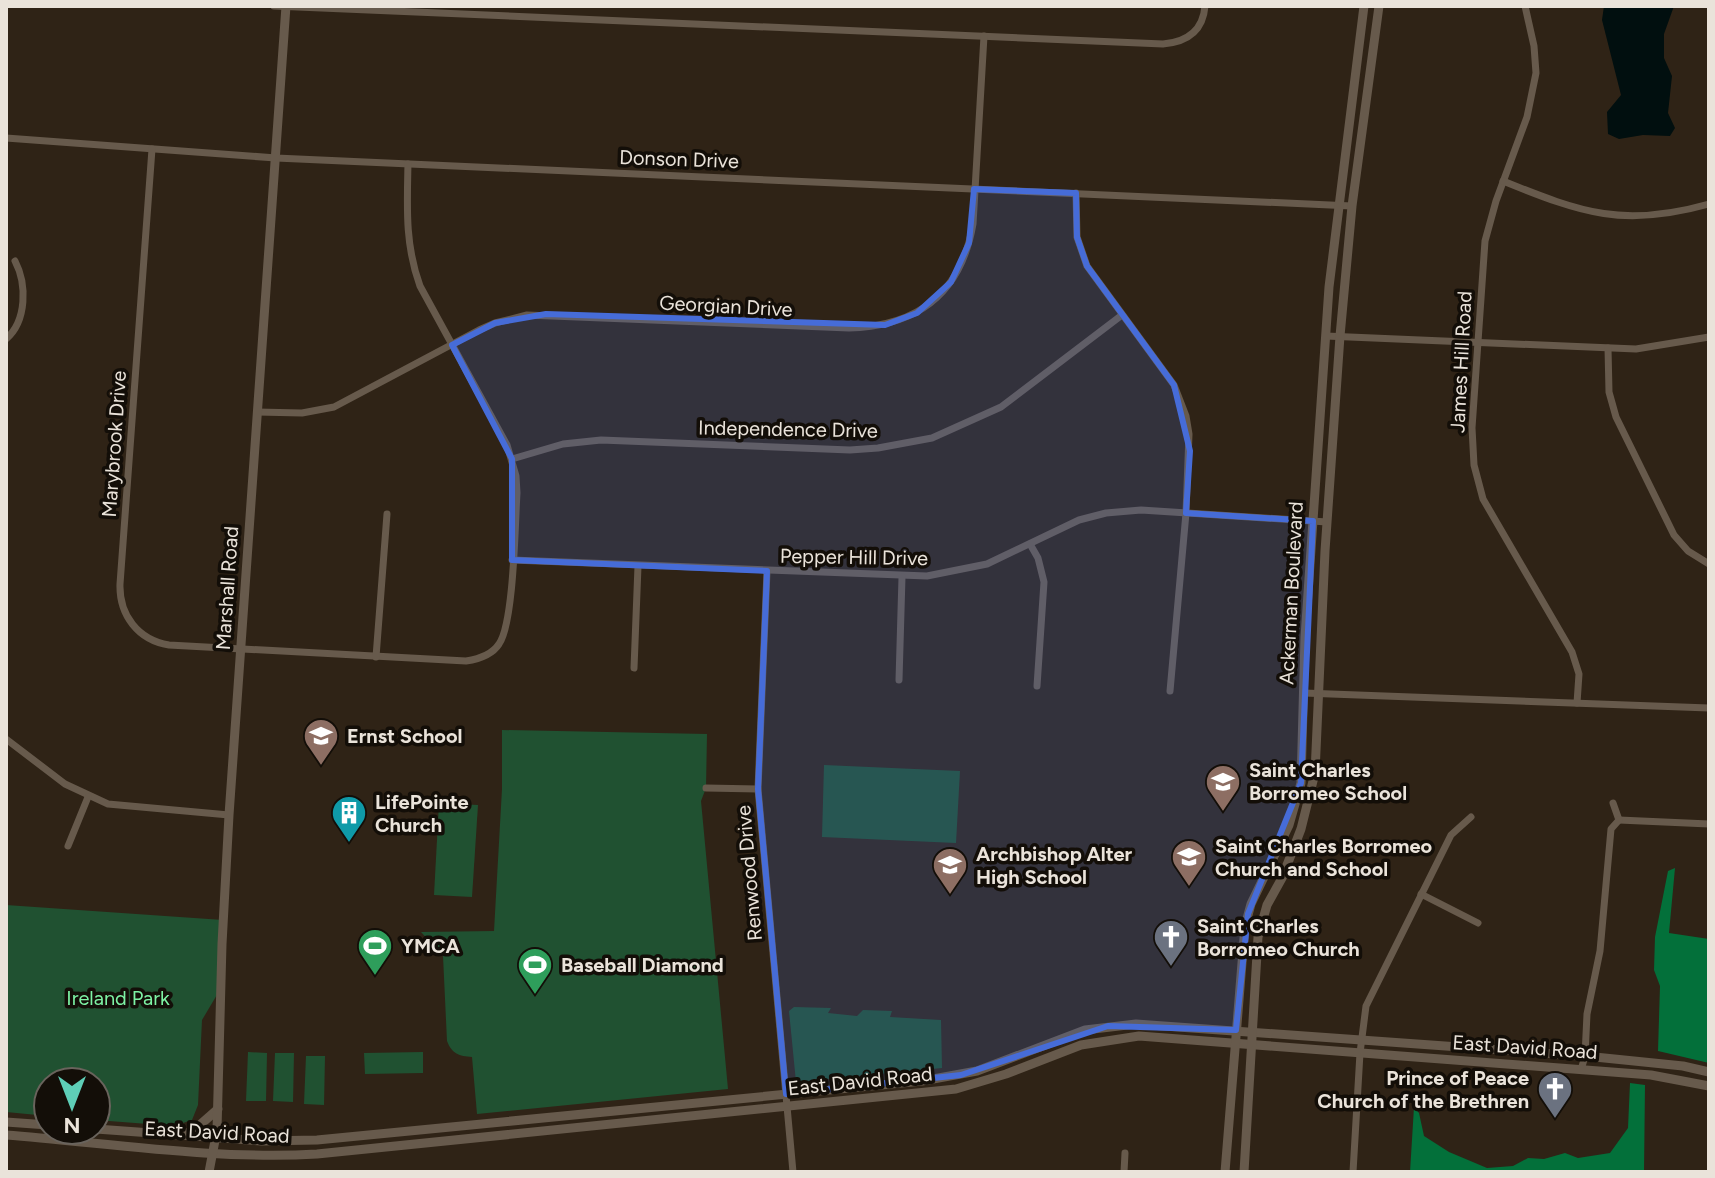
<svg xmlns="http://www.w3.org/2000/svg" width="1715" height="1178" font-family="Figtree,sans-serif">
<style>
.green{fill:#205131}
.forest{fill:#03703a}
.water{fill:#010f0f}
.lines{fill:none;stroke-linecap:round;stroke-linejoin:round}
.minor{stroke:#675a4c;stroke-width:7}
.tertiary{stroke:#675a4c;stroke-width:9}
.marked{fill:#466cd8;fill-opacity:0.2;stroke:#466cd8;stroke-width:6;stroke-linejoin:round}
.labels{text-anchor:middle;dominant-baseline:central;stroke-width:7;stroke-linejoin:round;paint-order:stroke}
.street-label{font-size:20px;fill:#eae3da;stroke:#130e08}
.poi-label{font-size:20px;font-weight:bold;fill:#eae3da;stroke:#130e08;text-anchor:start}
.park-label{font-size:20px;fill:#7ef3a5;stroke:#130e08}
</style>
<rect width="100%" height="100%" fill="#2f2316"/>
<g class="green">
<path d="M502,730l205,4 -1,54 -5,13 27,288 -251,25 -5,-57c-13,-1 -20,-3 -25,-16l-4,-85 -22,-24 73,-1 8,-142z"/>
<polygon points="824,765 960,771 956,843 822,837"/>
<polygon points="439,803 478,805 472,897 434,895"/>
<polygon points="6,905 223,920 221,988 202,1020 198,1105 192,1120 174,1126 96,1120 96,1082 48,1082 48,1116 6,1112"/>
<polygon points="794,1007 831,1008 828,1013 857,1016 863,1010 892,1011 890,1017 941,1020 942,1068 796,1082 789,1011"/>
<polygon points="248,1052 267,1053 266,1101 246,1101"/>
<polygon points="423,1052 423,1073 365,1074 364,1053"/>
<polygon points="275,1053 294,1053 293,1102 273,1101"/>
<polygon points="306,1056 325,1056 324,1105 304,1104"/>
</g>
<g class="forest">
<polygon points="1675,868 1669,933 1709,939 1709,1063 1658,1051 1660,986 1654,970 1655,937 1668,871"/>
<polygon points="1630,1083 1645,1085 1644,1172 1410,1172 1414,1107 1419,1113 1424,1136 1449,1152 1487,1168 1513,1166 1528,1158 1544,1159 1565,1153 1578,1158 1610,1153 1628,1128"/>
</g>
<polygon class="water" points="1604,6 1674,6 1664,34 1664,58 1672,76 1668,113 1675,128 1670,136 1643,135 1619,139 1608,134 1607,112 1621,95 1602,20"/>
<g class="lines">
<g class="minor">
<path d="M274,6l889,38c24,-2 40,-13 42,-38"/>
<polyline points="1525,6 1534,46 1536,73 1527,117 1496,201 1485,241 1472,428 1474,465 1483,499 1572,652 1579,674 1577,703"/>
<polyline points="6,138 276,158 1352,206"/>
<path d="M152,149l-32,435c-1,31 18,56 49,61l297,16c13,-2 26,-6 33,-17 15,-21 16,-121 18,-151l-1,-17 -9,-31 -87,-159c-15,-41 -13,-79 -12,-122"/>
<path d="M1503,181c79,32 121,47 206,23"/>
<polyline points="1076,193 1077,237 1087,266 1174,385 1186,416 1189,434 1186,513 1170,691"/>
<polyline points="1326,336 1636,349 1709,337"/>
<path d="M6,339c21,-18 21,-55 9,-78"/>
<polyline points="1608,348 1609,392 1616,417 1674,535 1688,551 1709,564"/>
<path d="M257,412l45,1 32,-6 145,-77 16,-7 32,-8 322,13c70,-2 112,-35 124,-104l11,-188"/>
<polyline points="512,459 563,444 601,440 850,450 878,448 932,438 1001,407 1122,315"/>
<polyline points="1030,544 1038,558 1044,582 1037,686"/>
<polyline points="512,560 927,576 987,564 1079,520 1106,513 1141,510 1327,522"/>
<polyline points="767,571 758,789 793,1172"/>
<polyline points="376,657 387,514"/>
<polyline points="634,668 638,566"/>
<polyline points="899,680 902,577"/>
<polyline points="1304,693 1709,708"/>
<polyline points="6,739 65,784 108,804 229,815"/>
<polyline points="706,788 758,789"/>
<polyline points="1613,803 1619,820"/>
<polyline points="1619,820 1709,824"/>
<polyline points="68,846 88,797"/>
<polyline points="1421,894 1478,923"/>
<polyline points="1581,1070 1585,1056 1587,1014 1600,951 1611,829 1619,820"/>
<polyline points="1124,1172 1125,1153"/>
<polyline points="1353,1172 1360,1053 1366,1006 1451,835 1471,817"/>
</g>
<g class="tertiary">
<polyline points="6,1122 48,1125"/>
<polyline points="96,1129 262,1141 317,1140 922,1081 977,1071 1085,1030 1136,1024 1585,1056 1683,1066 1709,1072"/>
<polyline points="182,1134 193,1131 218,1109"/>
<path d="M6,1135c101,8 210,25 311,19l639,-65 50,-15 75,-29 58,-9 512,39 58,11"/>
<polyline points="209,1172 217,1130 222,944 229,815 286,6"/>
<polyline points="1225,1172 1245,926 1251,904 1289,825 1301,783 1305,637 1329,287 1364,6"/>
<polyline points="1244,1172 1258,937 1267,905 1282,878 1301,829 1315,773 1325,551 1340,336 1352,206 1379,6"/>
</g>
</g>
<path class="marked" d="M974,189l102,4 1,44 10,29 87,119 16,66 -4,62 127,8 -12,262 -53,131 -12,116 -128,-4 -147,49 -175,19 -28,-305 9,-218 -255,-11v-101l-60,-114 43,-22 51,-9 339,11 32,-12 34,-31 18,-39z"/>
<defs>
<symbol id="school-pin" viewBox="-11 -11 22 30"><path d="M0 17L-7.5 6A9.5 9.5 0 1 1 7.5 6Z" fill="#8d6e63" stroke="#130e08"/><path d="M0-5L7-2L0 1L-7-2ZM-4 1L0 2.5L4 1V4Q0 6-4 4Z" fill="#fff"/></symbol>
<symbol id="building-pin" viewBox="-11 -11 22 30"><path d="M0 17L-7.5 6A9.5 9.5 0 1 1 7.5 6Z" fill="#0f9aa8" stroke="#130e08"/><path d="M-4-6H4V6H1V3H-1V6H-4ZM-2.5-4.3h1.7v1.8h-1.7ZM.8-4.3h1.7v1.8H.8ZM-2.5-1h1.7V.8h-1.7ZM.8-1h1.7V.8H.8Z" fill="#fff"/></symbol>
<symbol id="church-pin" viewBox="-11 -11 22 30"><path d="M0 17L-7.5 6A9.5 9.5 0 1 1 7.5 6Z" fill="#6b7280" stroke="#130e08"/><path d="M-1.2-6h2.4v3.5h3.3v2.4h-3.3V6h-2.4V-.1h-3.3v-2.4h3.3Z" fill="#fff"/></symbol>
<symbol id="stadium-pin" viewBox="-11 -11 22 30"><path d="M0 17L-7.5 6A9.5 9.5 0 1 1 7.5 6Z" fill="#2e9e5b" stroke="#130e08"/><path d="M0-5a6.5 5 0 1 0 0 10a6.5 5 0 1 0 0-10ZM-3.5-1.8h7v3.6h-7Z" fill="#fff"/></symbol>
</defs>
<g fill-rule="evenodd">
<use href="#school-pin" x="301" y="716" width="40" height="54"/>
<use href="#school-pin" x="1203" y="762" width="40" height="54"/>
<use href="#building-pin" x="329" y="793" width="40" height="54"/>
<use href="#school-pin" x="1169" y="837" width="40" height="54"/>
<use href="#school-pin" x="930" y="845" width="40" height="54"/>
<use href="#church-pin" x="1151" y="917" width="40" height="54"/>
<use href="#stadium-pin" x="355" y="926" width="40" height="54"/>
<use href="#stadium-pin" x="515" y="945" width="40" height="54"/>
<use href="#church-pin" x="1535" y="1069" width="40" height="54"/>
</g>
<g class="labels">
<g class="street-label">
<text transform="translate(679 159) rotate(2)">Donson Drive</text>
<text transform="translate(726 306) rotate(3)">Georgian Drive</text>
<text transform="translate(1461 362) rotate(-87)">James Hill Road</text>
<text transform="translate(788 429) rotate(1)">Independence Drive</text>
<text transform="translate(114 444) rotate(-86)">Marybrook Drive</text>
<text transform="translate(854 557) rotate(1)">Pepper Hill Drive</text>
<text transform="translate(227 588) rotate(-86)">Marshall Road</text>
<text transform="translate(1291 593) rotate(-87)">Ackerman Boulevard</text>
<text transform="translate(749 873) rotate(-95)">Renwood Drive</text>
<text transform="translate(1525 1047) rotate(4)">East David Road</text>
<text transform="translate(860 1081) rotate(-6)">East David Road</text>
<text transform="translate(217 1132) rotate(3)">East David Road</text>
</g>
<g class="poi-label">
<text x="347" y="736">Ernst School</text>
<text x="1249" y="770">Saint Charles<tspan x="1249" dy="23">Borromeo School</tspan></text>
<text x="375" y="802">LifePointe<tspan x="375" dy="23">Church</tspan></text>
<text x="1215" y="846">Saint Charles Borromeo<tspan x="1215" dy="23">Church and School</tspan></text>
<text x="976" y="854">Archbishop Alter<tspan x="976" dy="23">High School</tspan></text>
<text x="1197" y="926">Saint Charles<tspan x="1197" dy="23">Borromeo Church</tspan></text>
<text x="401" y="946">YMCA</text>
<text x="561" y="965">Baseball Diamond</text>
<text x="1529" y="1078" text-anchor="end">Prince of Peace<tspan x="1529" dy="23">Church of the Brethren</tspan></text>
</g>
<g class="park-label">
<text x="118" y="998">Ireland Park</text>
</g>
</g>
<rect width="1715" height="1178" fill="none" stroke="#eae3da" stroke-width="16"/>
<g transform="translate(72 1106) rotate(180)"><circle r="38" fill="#130e08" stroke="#69635c" stroke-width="2"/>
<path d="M0-6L14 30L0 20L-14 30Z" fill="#5eceb7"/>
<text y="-12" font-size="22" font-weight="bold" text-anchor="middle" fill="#eae3da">N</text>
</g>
</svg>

───

WHAT THE EXERCISE ASKS =
In the entries above, find each line with "lines" and copy it.

TASK RESULT =
.lines{fill:none;stroke-linecap:round;stroke-linejoin:round}
<g class="lines">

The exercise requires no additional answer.